Friday, June 19, 2015

LINCOLN AND CONCESSION-SEEKING CROSS-EXAMINATION


Lincoln & McClellan October 3, 1862 Antietam


There’s an old saying that you can take the boy out of the country, but you can’t take the country out of the boy. Apparently something similar to this old saying was true for Abraham Lincoln—you could take him out of the courtroom, but you couldn’t take the courtroom out of him. A consummate cross-examiner, he would not hesitate to use that skill when prodding his generals into action.

At an early stage of the Civil War it became apparent that President Lincoln and General George B. McClellan did not see eye to eye on the conduct of the war. Lincoln wanted McClellan to take his army (the largest in the world at that time) and make a direct attack upon the Confederacy.  McClellan wanted to take his time to prepare for a roundabout attack. 

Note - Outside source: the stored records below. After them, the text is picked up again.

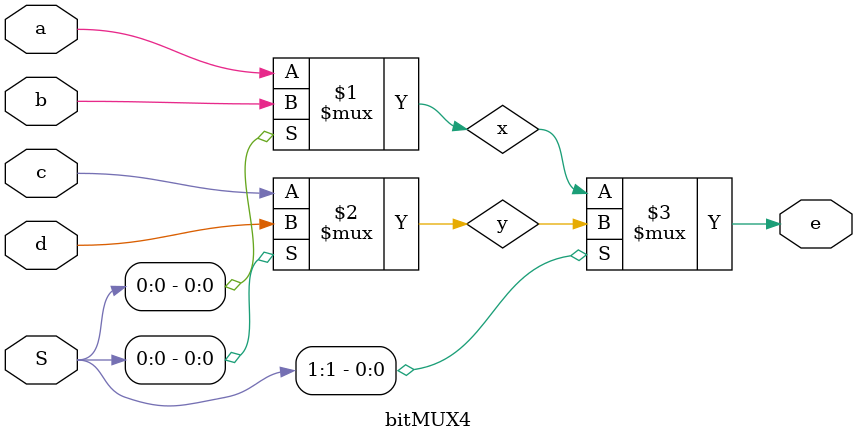
<source format=v>
`timescale 1ns / 1ps


module bitMUX4(
input a,
input b,
input c,
input d,
input [1:0]S,
output e
    );
    wire x;
    wire y;
    assign x=S[0]?b:a;
    assign y=S[0]?d:c;
    assign e=S[1]?y:x;
endmodule

</source>
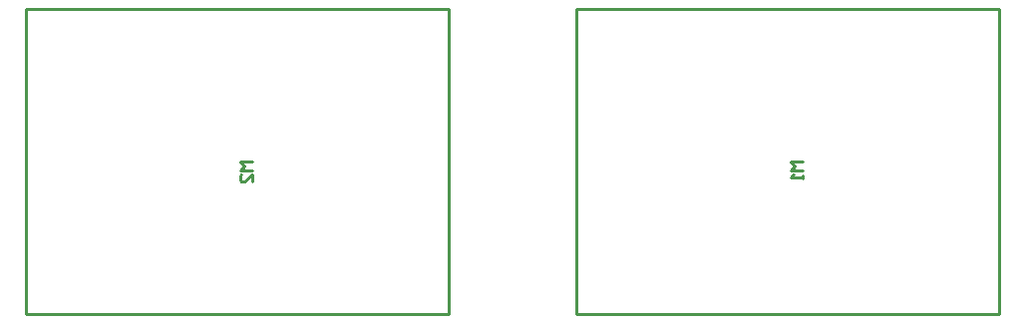
<source format=gbr>
G04 start of page 9 for group -4078 idx -4078 *
G04 Title: (unknown), bottomsilk *
G04 Creator: pcb 20110918 *
G04 CreationDate: Tue 05 Feb 2013 03:16:39 AM GMT UTC *
G04 For: railfan *
G04 Format: Gerber/RS-274X *
G04 PCB-Dimensions: 350000 175000 *
G04 PCB-Coordinate-Origin: lower left *
%MOIN*%
%FSLAX25Y25*%
%LNBOTTOMSILK*%
%ADD81C,0.0100*%
G54D81*X197400Y137900D02*X338600D01*
X197400Y36100D02*X338600D01*
Y137900D01*
X197400Y36100D02*Y137900D01*
X13400D02*X154600D01*
X13400Y36100D02*X154600D01*
Y137900D02*Y36100D01*
X13400Y137900D02*Y36100D01*
X85000Y87000D02*X89000D01*
X85000D02*X86500Y85500D01*
X85000Y84000D01*
X89000D01*
X85500Y82800D02*X85000Y82300D01*
Y80800D02*Y82300D01*
Y80800D02*X85500Y80300D01*
X86500D01*
X89000Y82800D02*X86500Y80300D01*
X89000D02*Y82800D01*
X269000Y87000D02*X273000D01*
X269000D02*X270500Y85500D01*
X269000Y84000D01*
X273000D01*
Y81300D02*Y82300D01*
X269000Y81800D02*X273000D01*
X270000Y82800D02*X269000Y81800D01*
M02*

</source>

On February 3, 1863 Lincoln sent McClellan a letter summarizing their differences and asking five questions. In accordance with the cross-examination maxim to never ask a question when you don’t know the answer, Lincoln believed that he already knew the short answers to each of these questions. He hoped by his letter to cause McClellan to shake off his lethargy and get moving directly at the enemy. Lincoln’s letter [with the obvious answers inserted in brackets] is set forth below:

My dear Sir: You and I have distinct, and different plans for a movement of the Army of the Potomac---yours to be down the Chesapeake, up the Rappahannock to Urbana, and across land to the terminus of the Railroad on the York River---, mine to move directly to a point on the Railroad South West of Manassas.

If you will give me satisfactory answers to the following questions, I shall gladly yield my plan to yours.

1st. Does not your plan involve a greatly larger expenditure of time, and money than mine? [Yes.]

2nd. Wherein is a victory more certain by your plan than mine? [Nowhere.]

3rd. Wherein is a victory more valuable by your plan than mine? [Nowhere.]

4th. In fact, would it not be less valuable, in this, that it would break no great line of the enemie's communications, while mine would? [It would.]

5th. In case of disaster, would not a safe retreat be more difficult by your plan than by mine? [It would.]

Yours truly

The elephant in the room was the fact that McClellan’s plan would strip Washington of its defenses and expose it to a direct attack from the Confederates.

When a witness under cross-examination believes that the short answer to a question will be harmful, the witness will engage in any number of evasive techniques, one of which is to give a long, self-serving dissertation which camouflages the lack of a direct response in a torrent of words. This may or may not have been McClellan’s objective when he answered the questions, but his lengthy response [reproduced at 5 Complete Works of Abraham Lincoln pp. 121-124] did fail to give direct answers to the questions.

Unfortunately for Lincoln’s plan, he was in the war room, not in the courtroom. Although he probably would have been able to get a jury to agree with him he was unable to goad McClellan into direct action.